There are diffrent ways to combat these worms. If you are a network administrator utilizing Cisco gear in your network, you can reduce the effect of these worms using some simple tricks. I have already posted an article on blocking Blaster worm in a cisco router.
But blocking Nachi is a little bit tricky since it uses ICMP echo/reply to map your network and propagate its code. This will cause a heavy ICMP storm in your netowork (that you may have already noticed). The most simple way is blocking all ICMP traffic which is not a good solution and harms your customers (They won’t be able to do PING measurement in this case).
Here is what I did to protect against Nachi (in a Cisco router):
Setup your NULL0 interface like this:
! interface Null0 no ip unreachables !
Then make an access-list that matches ICMP echo/reply packets:
! ip access-list extended nachi-list permit icmp any any echo permit icmp any any echo-reply !
Now the trick:
! route-map nachi permit 10 match ip address nachi-list match length 92 92 set interface Null0 !
Fortunately, Nachi uses fixed size ICMP packets (92 bytes, including IP header) as reachability probe. Above route-map will forward all ICMP packets with size of 92 bytes to Null0 interface. Null0 will not return any unreachable code and just drops the packet.
You should put this route-map on your network interface, like this (necessary parts listed only):
! interface FastEthernet0/0 description Connected to Local Network ip route-cache policy ip policy route-map nachi !
That “ip route-cache policy” is very important because it asks the router to cache all policy-route information in order to reduce processor load. (CEF won’t be useful here).
This is the result after 5 minutes:
router#sh route-map nachi route-map nachi, permit, sequence 10 Match clauses: ip address (access-lists): nachi-list length 92 92 Set clauses: interface Null0 Policy routing matches: 190909 packets, 20236354 bytes
Congratulations! Your network is saved.
Network Impact of the MS SQL worm
Iljitsch van Beijnum, author of my favorite book BGP, explains his experience with MS SQL worm and its effect on Cisco routers on Oreilly Network’s ONLamp.com.

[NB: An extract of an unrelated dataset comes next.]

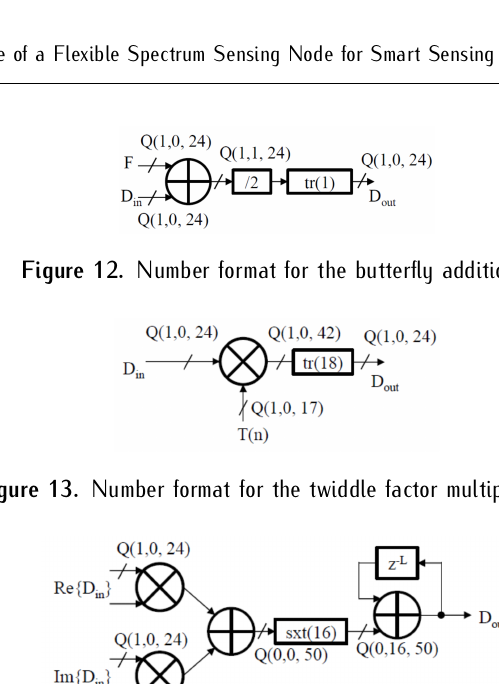
Figure 10. Software model test on a single tone, 14-bit ADC.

Almost the same thing happened to me last week which caused complete crash on our edge router. We were running CEF but it didn’t help. After getting into router through serial console and shutting down all interfaces I found that there is sort of malformed traffic is passing through our edge router headed to internet from our local network. I didn’t even had chance to do traffic inspection on the router itself, since once I was trying to bring up the FastEthernet interface, the cpu usage on the router hits the max. So I got into the Catalyst switch and checked all connected interfaces for abnormal traffic pattern, and I found it! It was an infected MS SQL host inside our network.
Folks, please keep your windows box up to date. This is serious.
Blaster’s blast
While Blaster worm is discovering vulnerable windows machines as fast as possible, I did what I had to do very long time ago, and it was blocking NetBios in our network border:
edge#show access-list forbid Extended IP access list forbid deny tcp any any range 135 139 (8588631 matches) deny udp any any range 135 netbios-ss (425993 matches) deny tcp any any eq 4444 (45 matches) deny udp any any eq tftp (4 matches) permit ip any any (24505712 matches)
Oops! too many netbios requests for just two hours! And this is how we blocked all Blaster’s junk traffic in our network. A filter like the one shown above has been applied to borders, and done. In one case it just dropped more than 6mbps on a link. It’s horrible.
Enable internet connection firewall if you are using XP, and get this tool to check your system health and remove the worm if your workstation is infected. And then update your windows with all security patches available on Microsoft Window Update website.
Definite solution: Get FreeBSD and set your computer free! (Geeks Only)
Resolution: We don’t need NetBios, We don’t like Microsoft.